Within these entries, which lines include the string "proof"? Copy each one.

####################

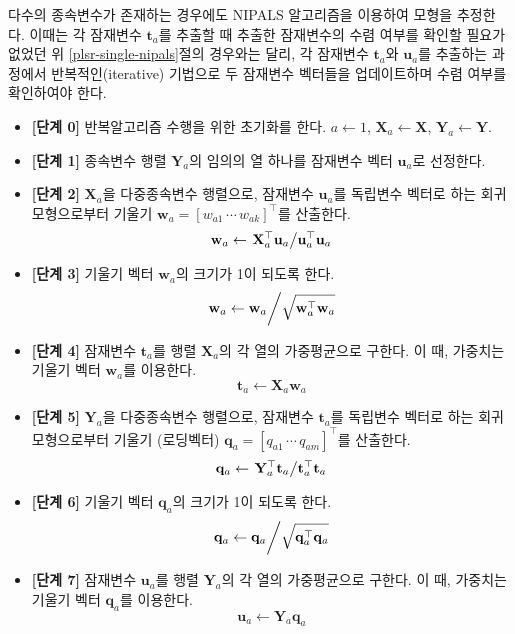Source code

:\documentclass[]{book}
\providecommand{\tightlist}{%
  \setlength{\itemsep}{0pt}\setlength{\parskip}{0pt}}
\begin{document}
다수의 종속변수가 존재하는 경우에도 NIPALS 알고리즘을 이용하여 모형을 추정한다. 이때는 각 잠재변수 \(\mathbf{t}_a\)를 추출할 때 추출한 잠재변수의 수렴 여부를 확인할 필요가 없었던 위 \ref{plsr-single-nipals}절의 경우와는 달리, 각 잠재변수 \(\mathbf{t}_a\)와 \(\mathbf{u}_a\)를 추출하는 과정에서 반복적인(iterative) 기법으로 두 잠재변수 벡터들을 업데이트하며 수렴 여부를 확인하여야 한다.

\begin{itemize}
\tightlist
\item
  \textbf{{[}단계 0{]}} 반복알고리즘 수행을 위한 초기화를 한다. \(a \leftarrow 1\), \(\mathbf{X}_a \leftarrow \mathbf{X}\), \(\mathbf{Y}_a \leftarrow \mathbf{Y}\).
\item
  \textbf{{[}단계 1{]}} 종속변수 행렬 \(\mathbf{Y}_a\)의 임의의 열 하나를 잠재변수 벡터 \(\mathbf{u}_a\)로 선정한다.
\item
  \textbf{{[}단계 2{]}} \(\mathbf{X}_a\)을 다중종속변수 행렬으로, 잠재변수 \(\mathbf{u}_a\)를 독립변수 벡터로 하는 회귀모형으로부터 기울기 \(\mathbf{w}_a = [w_{a1} \, \cdots \, w_{ak}]^\top\)를 산출한다.
  \[\mathbf{w}_a \leftarrow \left. \mathbf{X}_a^\top \mathbf{u}_a \middle/ \mathbf{u}_a^\top \mathbf{u}_a \right.  \]
\item
  \textbf{{[}단계 3{]}} 기울기 벡터 \(\mathbf{w}_a\)의 크기가 1이 되도록 한다.
  \[\left. \mathbf{w}_a \leftarrow \mathbf{w}_a \middle/ \sqrt{\mathbf{w}_a^\top \mathbf{w}_a} \right.\]
\item
  \textbf{{[}단계 4{]}} 잠재변수 \(\mathbf{t}_a\)를 행렬 \(\mathbf{X}_a\)의 각 열의 가중평균으로 구한다. 이 때, 가중치는 기울기 벡터 \(\mathbf{w}_a\)를 이용한다.
  \[\mathbf{t}_a \leftarrow \mathbf{X}_a \mathbf{w}_a\]
\item
  \textbf{{[}단계 5{]}} \(\mathbf{Y}_a\)을 다중종속변수 행렬으로, 잠재변수 \(\mathbf{t}_a\)를 독립변수 벡터로 하는 회귀모형으로부터 기울기 (로딩벡터) \(\mathbf{q}_a = [q_{a1} \, \cdots \, q_{am}]^\top\)를 산출한다.
  \[\mathbf{q}_a \leftarrow \left. \mathbf{Y}_a^\top \mathbf{t}_a \middle/ \mathbf{t}_a^\top \mathbf{t}_a \right.  \]
\item
  \textbf{{[}단계 6{]}} 기울기 벡터 \(\mathbf{q}_a\)의 크기가 1이 되도록 한다.
  \[\left. \mathbf{q}_a \leftarrow \mathbf{q}_a \middle/ \sqrt{\mathbf{q}_a^\top \mathbf{q}_a} \right.\]
\item
  \textbf{{[}단계 7{]}} 잠재변수 \(\mathbf{u}_a\)를 행렬 \(\mathbf{Y}_a\)의 각 열의 가중평균으로 구한다. 이 때, 가중치는 기울기 벡터 \(\mathbf{q}_a\)를 이용한다.
  \[\mathbf{u}_a \leftarrow \mathbf{Y}_a \mathbf{q}_a\]

\end{itemize}
\end{document}

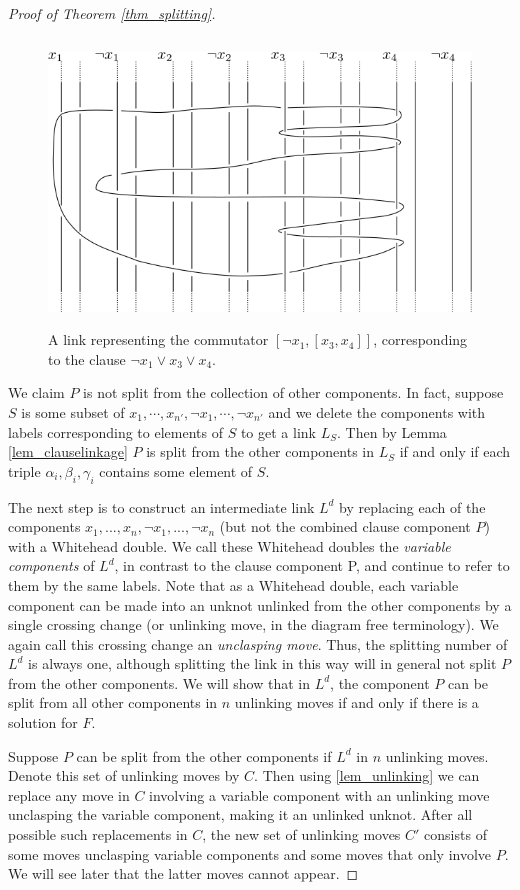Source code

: \documentclass[12pt]{amsart}
\theoremstyle{definition}
\theoremstyle{remark}
\begin{document}
\begin{proof}[Proof of Theorem \ref{thm_splitting}]
\begin{figure}[ht]
\centering
\includegraphics[height=3in]{satclauseexample2.png}
\caption{A link representing the commutator $[\neg x_1,[x_3,x_4]]$, corresponding to the clause $ \neg x_1 \vee x_3 \vee x_4$.}
\label{fig_clauselink2}
\end{figure}

We claim $P$ is not split from the collection of other components.
In fact, suppose $S$ is some subset of $x_1, \cdots, x_{n'}, \neg x_1, \cdots , \neg x_{n'}$ and we delete the components with labels corresponding to elements of $S$ to get a link $L_S$.
Then by Lemma \ref{lem_clauselinkage} $P$ is split from the other components in $L_S$ if and only if each triple $\alpha_i,\beta_i,\gamma_i$ contains some element of $S$.

The next step is to construct an intermediate link $L^d$ by replacing each of the components $x_1, ..., x_n, \neg x_1, ..., \neg x_n$ (but not the combined clause component $P$) with a Whitehead double.
We call these Whitehead doubles the \emph{variable components} of $L^d$, in contrast to the clause component P, and continue to refer to them by the same labels.
Note that as a Whitehead double, each variable component can be made into an unknot unlinked from the other components by a single crossing change (or unlinking move, in the diagram free terminology).
We again call this crossing change an \emph{unclasping move}.
Thus, the splitting number of $L^d$ is always one, although splitting the link in this way will in general not split $P$ from the other components.
We will show that in $L^d$, the component $P$ can be split from all other components in $n$ unlinking moves if and only if there is a solution for $F$.

Suppose $P$ can be split from the other components if $L^d$ in $n$ unlinking moves.
Denote this set of unlinking moves by $C$.
Then using \ref{lem_unlinking} we can replace any move in $C$ involving a variable component with an unlinking move unclasping the variable component, making it an unlinked unknot.
After all possible such replacements in $C$, the new set of unlinking moves $C'$ consists of some moves unclasping variable components and some moves that only involve $P$.
We will see later that the latter moves cannot appear.


\end{proof}
\end{document}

####################

Expected answer:
\begin{proof}[Proof of Theorem \ref{thm_splitting}]
\end{proof}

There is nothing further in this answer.